Até aí sem novidade pq cada um é aquilo que desejar ser. Ok.
Mas em um dos episódios, especificamente, o abençoado em questão finaliza da seguinte forma: “Quer saber a razão? (de todas as bênçãos que recebi) Eu Sou a Universal!”
Ei, ei, ei… espera um pouco, campeão. Senti falta de um agradecimento especial para alguém aí, hein!? Como assim creditar nitidamente suas conquistas à igreja?
Será que tu não se esqueceste de Deus por um instante só para vangloriar o trabalho realizado pelo staff do bispo Edir Macedo? Ahn, ahn?
Não serei leviano em dizer que lá no início, nos anos 80, não existiam boas intenções da IURD para com seus fiéis por parte de seu fundador e das pessoas que o cercava. Contudo, o tempo foi passando e tornou-se nítido que o propósito inicial de “Ide por todo o mundo e pregai o evangelho a toda criatura” (Marcos 16:15) se perdeu pelo caminho.
E eu, por ter frequentado a IURD durante 14 anos, lamento demais quando vejo a forma como as coisas passaram a ser conduzidas por lá ao longo dos últimos anos.
O mais preocupante, porém, é saber que agora, mais do que nunca, ela não está sozinha nesse bolo, ou seja, infelizmente a Universal também ganhou concorrentes bem fortes no quesito ‘venda de milagres’ – para desespero das pessoas de bem que buscam um puro e verdadeiro afago espiritual.

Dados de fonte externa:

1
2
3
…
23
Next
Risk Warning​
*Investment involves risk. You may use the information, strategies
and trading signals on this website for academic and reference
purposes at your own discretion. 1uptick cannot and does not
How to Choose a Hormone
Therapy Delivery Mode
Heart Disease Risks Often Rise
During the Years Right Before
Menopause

Digo isso para trazer outro exemplo, agora da igreja Assembleia de Deus, mencionando que recentemente estava eu zapeando os canais da minha TV quando resolvi parar na pregação do pastor Silas Malafaia.

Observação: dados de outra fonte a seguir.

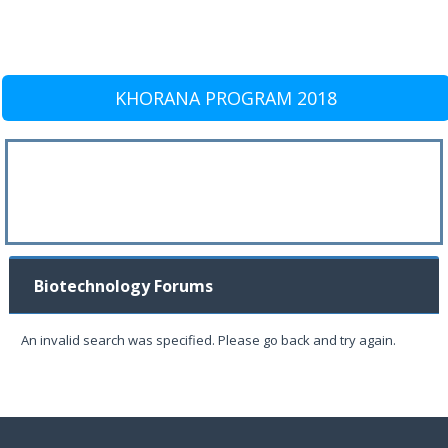
KHORANA PROGRAM 2018
Biotechnology Forums
An invalid search was specified. Please go back and try again.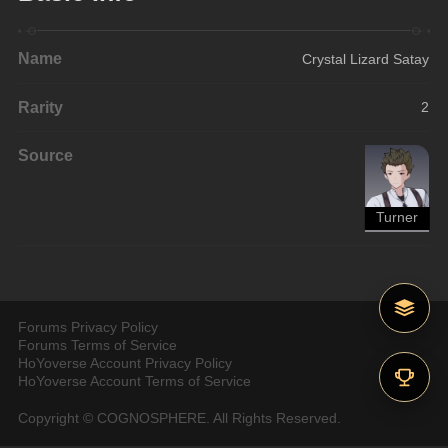
Name
Crystal Lizard Satay
Rarity
2
Source
Turner
Forums Privacy Policy
Forums Terms of Service
HoYoverse Account Privacy Policy
HoYoverse Account Terms of Service
Copyright © COGNOSPHERE. All Rights Reserved.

Olhando fixamente para a câmera, ele disse o seguinte: “Coloque um copo com água sobre a televisão pq EU vou te abençoar!”.
Cuma? Como é aí, moço?
Veja bem, ao invés de proferirem coisas como:
“Olha o que a Universal fez por mim” (que também ouvi em outro episódio)
ou
“Coloque um copo com água sobre a televisão pq EU vou te abençoar!”;
Que tal utilizarem algo do tipo:
“Quer saber a razão? (de todas as bênçãos que recebi) Eu Sou um(a) homem/mulher de Deus!”/“Olha o que Deus fez por mim!”
ou
“Coloque o copo com água sobre a televisão pq DEUS vai te abençoar!”.
Conseguem entender a inversão de valores e qual ‘marca e/ou produto’ querem de fato vender?
Creditar as conquistas do cliente, digo, do membro, para o Senhor dos Exércitos não é bom para os negócios, não é mesmo, queridos “líderes”?
Afinal, se você utiliza a palavra “Deus” acaba dando moral a um ‘produto’ que possivelmente consideram como neutro, e a pessoa pode, de repente, encontrá-lo em qualquer outra placa de igreja/empresa que não a da sua propaganda.
E isso não é, de forma alguma, interessante para o faturamento.
Imagino que os líderes religiosos pensem que o nome de Deus não precisa de marketing ou ser vendido por já ser consolidado em todo o mundo como um alguém inigualável, milagroso e do bem.
Tudo lindo, mas, em partes, discordo.
Claro que Deus não precisa de marketing e jamais deveria ser tratado como marca/produto. Porém, toda honra e toda glória deve ser dada sempre ao responsável pelo feito, independente do valor que Ele já tenha para as pessoas.
Exemplo chulo: se o Pelé faz um golaço, o árbitro não deve validar o tento para o zagueiro Joãozinho só pq o Pelé já é o Pelé.
Não faz sentido.
Se Deus é o responsável pelos milagres em sua vida, deve ser integralmente reverenciado por isso, e não qualquer outra pessoa ou empresa/igreja.
OK, MAS, QUAL O PROBLEMA?
– Nossa, Guifer, ultimamente você anda se apegando em temas que ninguém liga ou se incomoda. Qual o problema em dizer “Eu Sou a Universal” no lugar de “Eu sou de Deus!”, por exemplo? – alguns podem questionar (talvez até com certa razão pq não sou o dono da verdade).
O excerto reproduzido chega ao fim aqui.